Sustained heavy rainfall and associated flooding in much of Australia, particularly the east, is most common during La Niña, as illustrated by the multiple floods that occurred in eastern Australia in 2022. The 11 wettest years on record in eastern Australia were all influenced by La Niña. Many of eastern Australia’s most significant flood years, such as 1974, 2010−11 and 2021–22, have occurred during strong La Niña events, although significant flooding can sometimes occur in non-La Niña years. The impact of multiple flood events is particularly pronounced when La Niña events occur in multiple successive years, as occurred in 2020–22, and previously in periods such as 1954–56 and 1973–76.

Flood risk is influenced by rainfall at a range of timescales, depending on the catchment. Flash flooding is driven by intense rainfall in localised regions on timescales of minutes to hours, while river flooding in larger catchments responds to rainfall on timescales of days to weeks. While the observed trend in daily rainfall extremes is mixed across Australia, with some areas showing increases and others decreases, an increase in sub-daily extremes is now very clear over recent decades.

It is expected that extreme rainfall will increase in Australia with climate change. At particular locations, extreme rainfall changes in particular locations are also influenced by changes in weather systems, such as east coast lows and tropical cyclones (both of which are expected to become less frequent). This may lead to some regions experiencing trends in extreme rainfall that differ from typical values at national or global scale. Climate change may also affect the drivers of multi-day rainfall extremes, such as atmospheric rivers for moisture transport, the behaviour of El Niño and La Niña, and persistent blocking highs (strong high-pressure systems that remain almost stationary for an extended period of time, blocking the eastward progression of weather systems across southern Australia) in the Tasman Sea, but the details of these effects are subject to ongoing research.
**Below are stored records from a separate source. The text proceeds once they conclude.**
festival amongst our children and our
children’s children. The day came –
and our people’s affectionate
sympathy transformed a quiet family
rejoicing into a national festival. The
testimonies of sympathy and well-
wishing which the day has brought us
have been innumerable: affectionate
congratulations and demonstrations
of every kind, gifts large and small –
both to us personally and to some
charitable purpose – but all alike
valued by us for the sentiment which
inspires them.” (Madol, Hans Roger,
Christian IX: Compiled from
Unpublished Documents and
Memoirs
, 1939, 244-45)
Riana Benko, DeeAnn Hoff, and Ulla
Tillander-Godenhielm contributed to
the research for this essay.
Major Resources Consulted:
Changes in extreme rainfall will not necessarily follow those in mean rainfall: regions in southern Australia, which are expected to see continued long-term drying, may still experience increases in extreme rainfall.


  • Maximum snow depth, snow cover and number of snow days have decreased in Australian alpine regions since the late 1950s.

Downward trends in maximum snow depth have been observed for Australian alpine regions since the late 1950s, with the largest declines during spring and at lower altitudes. Downward trends in the temporal and spatial extent of snow cover have also been observed. The number of snowfall days has also decreased. Years with persistent heavy snow cover have become rare.

Snow depth is closely related to temperature, and the observed declines are associated with global warming trends. Decreasing trends in snow depth are greater over the corresponding period in the late-season month of September than during winter. Maximum snow depth remains highly variable and is strongly influenced by rare heavy snowfall days, which have no observed trends in frequency. Several heavy snowfall events contributed to average to high maximum snow depths in the years from 2017–19.